Court Opinion

ID: 8823498
Source: CourtListenerOpinion
Date Created: 2022-11-26 15:40:06.567406+00
Date Added: 2024-06-11T17:04:42.646824
License: Public Domain

STONE, Circuit Judge
(dissenting). I am unable to agree to the affirmance of this judgment for the reason following: I understand the facts to be that the parties agreed upon the valuation of the equity in the Holcombe farm; that Graf made up this value by a cash payment, a -secured note, and eight several pieces of real estate; that each of these pieces of real estate was valued by the parties, and each went in at an agreed valuation. It is true that the total value of the eight pieces was $37,800, but both parties, at the time, understood that such total was reached .solely by adding the values placed upon the several tracts and subtracting therefrom an incumbrance upon one of them. The parties understood that each tract was going into the transaction at a definite value, aud the deal was consummated upon that basis. Whether such values were true or accurate is immaterial, so long as the parties chose to regard them as such, and so long as neither was induced to accept any such value by the fraud of the other party. Suppose that there was no fraud as to seven pieces of the property, totaling $36,000 in the agreed valuation, but as to the vacant lots in Frederick, valued at $2,800, there was a fraudulent overvaluation of $1,000. In such a hypothetic situation, Holcombe would have gotten seven pieces of property without a taint, and could not say fairly that he had not received exactly what he bargained for.
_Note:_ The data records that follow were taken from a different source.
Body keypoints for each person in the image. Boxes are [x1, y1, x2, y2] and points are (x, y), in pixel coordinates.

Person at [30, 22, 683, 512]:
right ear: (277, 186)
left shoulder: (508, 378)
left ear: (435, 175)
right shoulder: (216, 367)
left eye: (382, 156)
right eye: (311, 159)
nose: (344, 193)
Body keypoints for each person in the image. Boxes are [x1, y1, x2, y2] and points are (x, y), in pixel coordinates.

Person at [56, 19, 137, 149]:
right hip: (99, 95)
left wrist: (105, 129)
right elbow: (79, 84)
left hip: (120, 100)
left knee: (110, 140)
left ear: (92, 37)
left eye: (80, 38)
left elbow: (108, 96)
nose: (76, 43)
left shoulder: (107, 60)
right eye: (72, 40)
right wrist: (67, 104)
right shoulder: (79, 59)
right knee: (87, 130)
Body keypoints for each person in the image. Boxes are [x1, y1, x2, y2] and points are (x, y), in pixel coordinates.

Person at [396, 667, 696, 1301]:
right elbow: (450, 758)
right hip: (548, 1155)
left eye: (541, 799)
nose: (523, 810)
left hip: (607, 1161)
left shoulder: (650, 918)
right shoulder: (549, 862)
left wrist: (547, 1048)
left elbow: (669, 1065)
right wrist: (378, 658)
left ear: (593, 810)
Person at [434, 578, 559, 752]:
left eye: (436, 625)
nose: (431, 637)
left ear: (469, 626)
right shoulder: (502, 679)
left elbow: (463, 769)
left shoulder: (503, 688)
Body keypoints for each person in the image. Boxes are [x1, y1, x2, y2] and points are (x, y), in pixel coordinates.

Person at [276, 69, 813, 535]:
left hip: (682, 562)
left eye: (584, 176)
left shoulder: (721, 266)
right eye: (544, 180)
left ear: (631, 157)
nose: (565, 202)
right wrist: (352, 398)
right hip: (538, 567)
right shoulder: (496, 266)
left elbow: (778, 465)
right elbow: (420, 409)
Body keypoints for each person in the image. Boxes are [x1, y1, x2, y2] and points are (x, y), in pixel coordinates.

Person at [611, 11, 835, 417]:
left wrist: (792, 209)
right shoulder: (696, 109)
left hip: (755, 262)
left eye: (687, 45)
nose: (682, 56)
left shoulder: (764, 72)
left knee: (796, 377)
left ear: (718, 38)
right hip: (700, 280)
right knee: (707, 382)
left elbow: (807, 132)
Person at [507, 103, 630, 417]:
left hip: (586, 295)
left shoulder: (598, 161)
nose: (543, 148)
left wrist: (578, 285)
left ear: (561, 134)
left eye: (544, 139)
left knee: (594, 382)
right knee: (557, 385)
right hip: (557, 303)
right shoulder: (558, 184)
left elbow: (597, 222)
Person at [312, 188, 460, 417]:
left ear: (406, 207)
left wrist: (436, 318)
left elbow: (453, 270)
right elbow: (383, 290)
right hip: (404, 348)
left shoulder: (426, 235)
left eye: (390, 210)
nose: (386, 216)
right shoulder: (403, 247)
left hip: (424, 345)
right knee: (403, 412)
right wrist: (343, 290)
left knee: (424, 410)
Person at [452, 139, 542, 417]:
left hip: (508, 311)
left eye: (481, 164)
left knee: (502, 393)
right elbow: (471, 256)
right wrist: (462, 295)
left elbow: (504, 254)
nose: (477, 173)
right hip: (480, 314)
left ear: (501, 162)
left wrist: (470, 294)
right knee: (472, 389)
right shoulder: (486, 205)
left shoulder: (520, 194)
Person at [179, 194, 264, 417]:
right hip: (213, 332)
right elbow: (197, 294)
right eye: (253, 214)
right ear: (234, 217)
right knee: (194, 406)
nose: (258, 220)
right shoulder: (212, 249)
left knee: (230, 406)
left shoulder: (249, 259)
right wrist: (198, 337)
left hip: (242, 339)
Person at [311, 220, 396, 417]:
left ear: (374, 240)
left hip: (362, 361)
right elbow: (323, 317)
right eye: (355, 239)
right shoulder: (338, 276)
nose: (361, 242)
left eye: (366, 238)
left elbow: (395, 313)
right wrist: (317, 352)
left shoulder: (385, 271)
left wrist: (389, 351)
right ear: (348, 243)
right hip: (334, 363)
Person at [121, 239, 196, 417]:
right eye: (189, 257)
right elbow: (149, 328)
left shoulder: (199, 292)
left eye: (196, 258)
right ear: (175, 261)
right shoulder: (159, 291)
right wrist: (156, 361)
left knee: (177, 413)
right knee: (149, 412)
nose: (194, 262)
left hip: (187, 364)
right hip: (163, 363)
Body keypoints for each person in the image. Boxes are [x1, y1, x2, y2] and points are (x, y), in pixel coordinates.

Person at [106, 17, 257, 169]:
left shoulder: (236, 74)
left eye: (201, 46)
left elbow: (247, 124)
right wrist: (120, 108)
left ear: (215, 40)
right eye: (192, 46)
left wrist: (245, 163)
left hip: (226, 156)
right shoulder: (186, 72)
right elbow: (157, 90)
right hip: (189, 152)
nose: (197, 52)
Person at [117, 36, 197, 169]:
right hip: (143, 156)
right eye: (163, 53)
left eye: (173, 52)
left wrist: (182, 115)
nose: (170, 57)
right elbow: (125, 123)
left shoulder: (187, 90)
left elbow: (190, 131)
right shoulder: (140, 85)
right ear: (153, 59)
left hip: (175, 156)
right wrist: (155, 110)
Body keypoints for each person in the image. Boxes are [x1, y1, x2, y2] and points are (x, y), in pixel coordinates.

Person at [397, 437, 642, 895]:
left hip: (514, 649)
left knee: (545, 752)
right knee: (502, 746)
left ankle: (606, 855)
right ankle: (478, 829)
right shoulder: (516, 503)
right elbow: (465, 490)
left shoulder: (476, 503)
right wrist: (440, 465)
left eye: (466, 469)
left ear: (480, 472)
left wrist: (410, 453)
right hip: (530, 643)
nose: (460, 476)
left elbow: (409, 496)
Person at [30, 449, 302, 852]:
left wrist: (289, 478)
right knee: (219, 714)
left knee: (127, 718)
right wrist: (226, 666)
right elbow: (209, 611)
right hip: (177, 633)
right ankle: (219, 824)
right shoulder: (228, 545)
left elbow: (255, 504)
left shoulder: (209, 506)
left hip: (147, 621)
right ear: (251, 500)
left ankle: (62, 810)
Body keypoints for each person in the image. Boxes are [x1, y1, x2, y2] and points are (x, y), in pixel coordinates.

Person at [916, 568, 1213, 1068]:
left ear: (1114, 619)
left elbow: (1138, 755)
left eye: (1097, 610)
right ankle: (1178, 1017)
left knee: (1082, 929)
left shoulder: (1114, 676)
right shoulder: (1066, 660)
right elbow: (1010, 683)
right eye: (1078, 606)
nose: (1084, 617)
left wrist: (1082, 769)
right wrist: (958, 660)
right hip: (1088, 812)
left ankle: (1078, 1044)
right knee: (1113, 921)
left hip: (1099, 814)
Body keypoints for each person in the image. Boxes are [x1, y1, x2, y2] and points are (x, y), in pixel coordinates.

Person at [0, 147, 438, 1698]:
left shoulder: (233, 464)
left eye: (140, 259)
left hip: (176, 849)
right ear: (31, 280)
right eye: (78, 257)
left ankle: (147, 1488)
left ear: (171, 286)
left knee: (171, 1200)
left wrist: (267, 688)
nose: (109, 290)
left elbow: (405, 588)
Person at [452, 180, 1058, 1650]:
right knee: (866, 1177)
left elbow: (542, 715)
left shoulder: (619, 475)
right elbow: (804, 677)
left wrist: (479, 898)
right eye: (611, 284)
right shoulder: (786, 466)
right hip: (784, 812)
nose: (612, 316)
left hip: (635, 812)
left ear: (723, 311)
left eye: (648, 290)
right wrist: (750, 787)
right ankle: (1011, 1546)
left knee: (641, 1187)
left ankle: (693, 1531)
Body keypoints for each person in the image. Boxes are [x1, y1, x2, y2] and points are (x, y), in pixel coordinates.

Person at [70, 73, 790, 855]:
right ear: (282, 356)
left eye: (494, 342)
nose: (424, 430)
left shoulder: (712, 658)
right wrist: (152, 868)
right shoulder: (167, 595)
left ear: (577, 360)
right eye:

It might well be that any or all of such seven pieces had been valued too high, or too low, but that is not material, since both parties have accepted, agreed upon, and acted upon such valuations. As to the Frederick property, Holcombe would, of course, have the right to have the agreed valuation made whole, since such valuation was the result of fraud. I think he can go no further. If he elects to enforce the contract and recover the damage through fraud, then he can recover only such damage as can be traced to that fraud. In my opinion, the judgment below gave him not only the damage from fraud, but permitted him to have a jury-set aside the honest agreed values as to all other tracts, and thus substitute an entirely new basis of values, and therefore an entirely different contract for the one the parties made. I think the case of Southern Ice Co. v. Morris, 219 Fed. 551, 135 C. C. A. 319, more nearly governs this case than any which have been brought to our attention.